[Il compito] Secondo l'estratto della pagina, quanto tempo occorre per preparare il vaccino? Rispondi in poche parole, per favore.

Come è possibile che si "sbagli" il
vaccino? Non certo per negligenza o superficialità.
Il fatto è che, per
preparare il vaccino, occorrono circa sei mesi. Per questo l'Organizzazione
Mondiale della Sanità a febbraio si riunisce e, sulla base delle
caratteristiche epidemiologiche della stagione influenzale appena trascorsa,
emana le direttive per la composizione del vaccino da usarsi nell'emisfero
settentrionale per la stagione successiva. A settembre un'analoga riunione
determinerà la composizione del vaccino per l'emisfero australe (la stagione influenzale
sotto l'equatore si registra da marzo a settembre, ovvero nella stagione
invernale per l'emisfero opposto al nostro). Purtroppo il virus dell'influenza
è in grado di cambiare velocemente e può accadere che, durante i mesi in cui il
vaccino viene preparato, un ceppo leggermente diverso inizi a circolare nella
popolazione umana.

[Dati dell'esercizio]

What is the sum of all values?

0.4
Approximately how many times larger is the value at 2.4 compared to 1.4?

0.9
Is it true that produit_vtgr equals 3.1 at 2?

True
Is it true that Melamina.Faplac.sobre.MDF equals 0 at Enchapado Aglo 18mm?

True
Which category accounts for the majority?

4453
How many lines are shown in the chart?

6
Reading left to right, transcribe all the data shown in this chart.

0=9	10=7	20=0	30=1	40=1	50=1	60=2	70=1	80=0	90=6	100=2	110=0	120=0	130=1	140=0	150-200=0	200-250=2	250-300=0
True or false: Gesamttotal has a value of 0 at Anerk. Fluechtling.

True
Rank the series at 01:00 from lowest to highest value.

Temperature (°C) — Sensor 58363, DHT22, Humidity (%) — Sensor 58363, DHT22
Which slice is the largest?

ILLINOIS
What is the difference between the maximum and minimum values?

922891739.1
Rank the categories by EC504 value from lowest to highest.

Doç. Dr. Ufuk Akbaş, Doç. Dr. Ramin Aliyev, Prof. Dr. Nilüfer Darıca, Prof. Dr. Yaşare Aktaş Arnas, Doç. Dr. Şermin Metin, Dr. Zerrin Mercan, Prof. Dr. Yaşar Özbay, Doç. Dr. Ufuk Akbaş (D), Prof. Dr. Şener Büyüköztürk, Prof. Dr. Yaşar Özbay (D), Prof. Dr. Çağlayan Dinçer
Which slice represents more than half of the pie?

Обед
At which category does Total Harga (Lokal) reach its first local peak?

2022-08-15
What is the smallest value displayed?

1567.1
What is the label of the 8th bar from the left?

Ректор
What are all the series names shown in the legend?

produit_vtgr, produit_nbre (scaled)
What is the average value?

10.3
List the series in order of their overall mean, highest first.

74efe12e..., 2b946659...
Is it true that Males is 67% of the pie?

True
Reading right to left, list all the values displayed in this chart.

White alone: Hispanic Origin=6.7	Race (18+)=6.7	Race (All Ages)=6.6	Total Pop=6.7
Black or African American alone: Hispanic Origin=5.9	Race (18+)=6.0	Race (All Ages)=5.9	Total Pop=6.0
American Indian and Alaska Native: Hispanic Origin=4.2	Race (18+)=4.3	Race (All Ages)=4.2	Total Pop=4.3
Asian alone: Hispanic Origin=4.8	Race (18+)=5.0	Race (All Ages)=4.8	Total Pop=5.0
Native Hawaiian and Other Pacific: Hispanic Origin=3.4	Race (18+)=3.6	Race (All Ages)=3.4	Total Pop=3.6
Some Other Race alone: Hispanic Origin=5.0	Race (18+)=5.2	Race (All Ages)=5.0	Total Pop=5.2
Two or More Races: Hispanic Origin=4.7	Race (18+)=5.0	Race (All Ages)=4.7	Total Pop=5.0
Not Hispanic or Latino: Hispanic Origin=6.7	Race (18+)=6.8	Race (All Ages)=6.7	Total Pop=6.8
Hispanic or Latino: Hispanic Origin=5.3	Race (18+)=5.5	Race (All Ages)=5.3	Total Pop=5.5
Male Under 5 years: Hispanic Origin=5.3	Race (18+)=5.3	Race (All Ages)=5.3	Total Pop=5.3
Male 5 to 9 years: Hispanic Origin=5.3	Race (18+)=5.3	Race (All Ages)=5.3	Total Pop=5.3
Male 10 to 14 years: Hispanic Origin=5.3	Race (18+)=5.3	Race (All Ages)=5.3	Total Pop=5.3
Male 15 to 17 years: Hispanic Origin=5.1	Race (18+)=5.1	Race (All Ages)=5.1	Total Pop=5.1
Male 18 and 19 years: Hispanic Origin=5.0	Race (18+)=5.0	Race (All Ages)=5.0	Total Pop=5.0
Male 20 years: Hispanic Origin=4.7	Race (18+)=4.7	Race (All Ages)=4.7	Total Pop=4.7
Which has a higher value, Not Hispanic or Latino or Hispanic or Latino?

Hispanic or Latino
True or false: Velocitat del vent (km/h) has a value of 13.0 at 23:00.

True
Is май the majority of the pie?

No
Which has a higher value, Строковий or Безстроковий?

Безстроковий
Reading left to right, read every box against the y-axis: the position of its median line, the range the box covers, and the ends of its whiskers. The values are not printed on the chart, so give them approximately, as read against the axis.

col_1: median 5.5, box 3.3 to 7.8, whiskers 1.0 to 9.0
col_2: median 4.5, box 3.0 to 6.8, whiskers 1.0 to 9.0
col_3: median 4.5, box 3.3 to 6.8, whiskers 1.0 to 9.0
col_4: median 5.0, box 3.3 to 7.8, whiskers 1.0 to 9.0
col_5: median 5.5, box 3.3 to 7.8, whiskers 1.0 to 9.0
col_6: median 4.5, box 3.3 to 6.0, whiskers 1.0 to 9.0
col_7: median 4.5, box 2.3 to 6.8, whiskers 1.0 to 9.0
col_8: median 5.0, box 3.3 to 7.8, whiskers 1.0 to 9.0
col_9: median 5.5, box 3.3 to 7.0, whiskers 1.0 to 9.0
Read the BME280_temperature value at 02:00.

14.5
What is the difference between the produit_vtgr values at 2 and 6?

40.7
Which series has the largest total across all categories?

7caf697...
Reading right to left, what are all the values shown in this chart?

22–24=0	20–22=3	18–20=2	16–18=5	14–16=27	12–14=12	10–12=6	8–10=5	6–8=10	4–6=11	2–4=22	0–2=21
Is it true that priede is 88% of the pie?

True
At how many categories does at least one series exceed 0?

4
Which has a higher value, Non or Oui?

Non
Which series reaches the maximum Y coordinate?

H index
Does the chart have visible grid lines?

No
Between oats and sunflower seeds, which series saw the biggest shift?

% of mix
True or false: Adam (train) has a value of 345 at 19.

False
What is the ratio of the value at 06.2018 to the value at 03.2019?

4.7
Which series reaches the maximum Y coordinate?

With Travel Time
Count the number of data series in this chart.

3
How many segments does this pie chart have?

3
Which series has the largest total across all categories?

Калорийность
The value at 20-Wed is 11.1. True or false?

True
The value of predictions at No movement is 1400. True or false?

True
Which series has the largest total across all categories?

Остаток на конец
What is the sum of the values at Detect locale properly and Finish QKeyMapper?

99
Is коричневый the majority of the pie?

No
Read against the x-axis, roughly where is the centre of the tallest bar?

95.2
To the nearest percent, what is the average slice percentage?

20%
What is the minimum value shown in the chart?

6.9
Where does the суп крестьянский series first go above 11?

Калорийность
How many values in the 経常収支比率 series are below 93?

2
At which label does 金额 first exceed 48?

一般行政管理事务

[Risposta scritta] Circa sei mesi.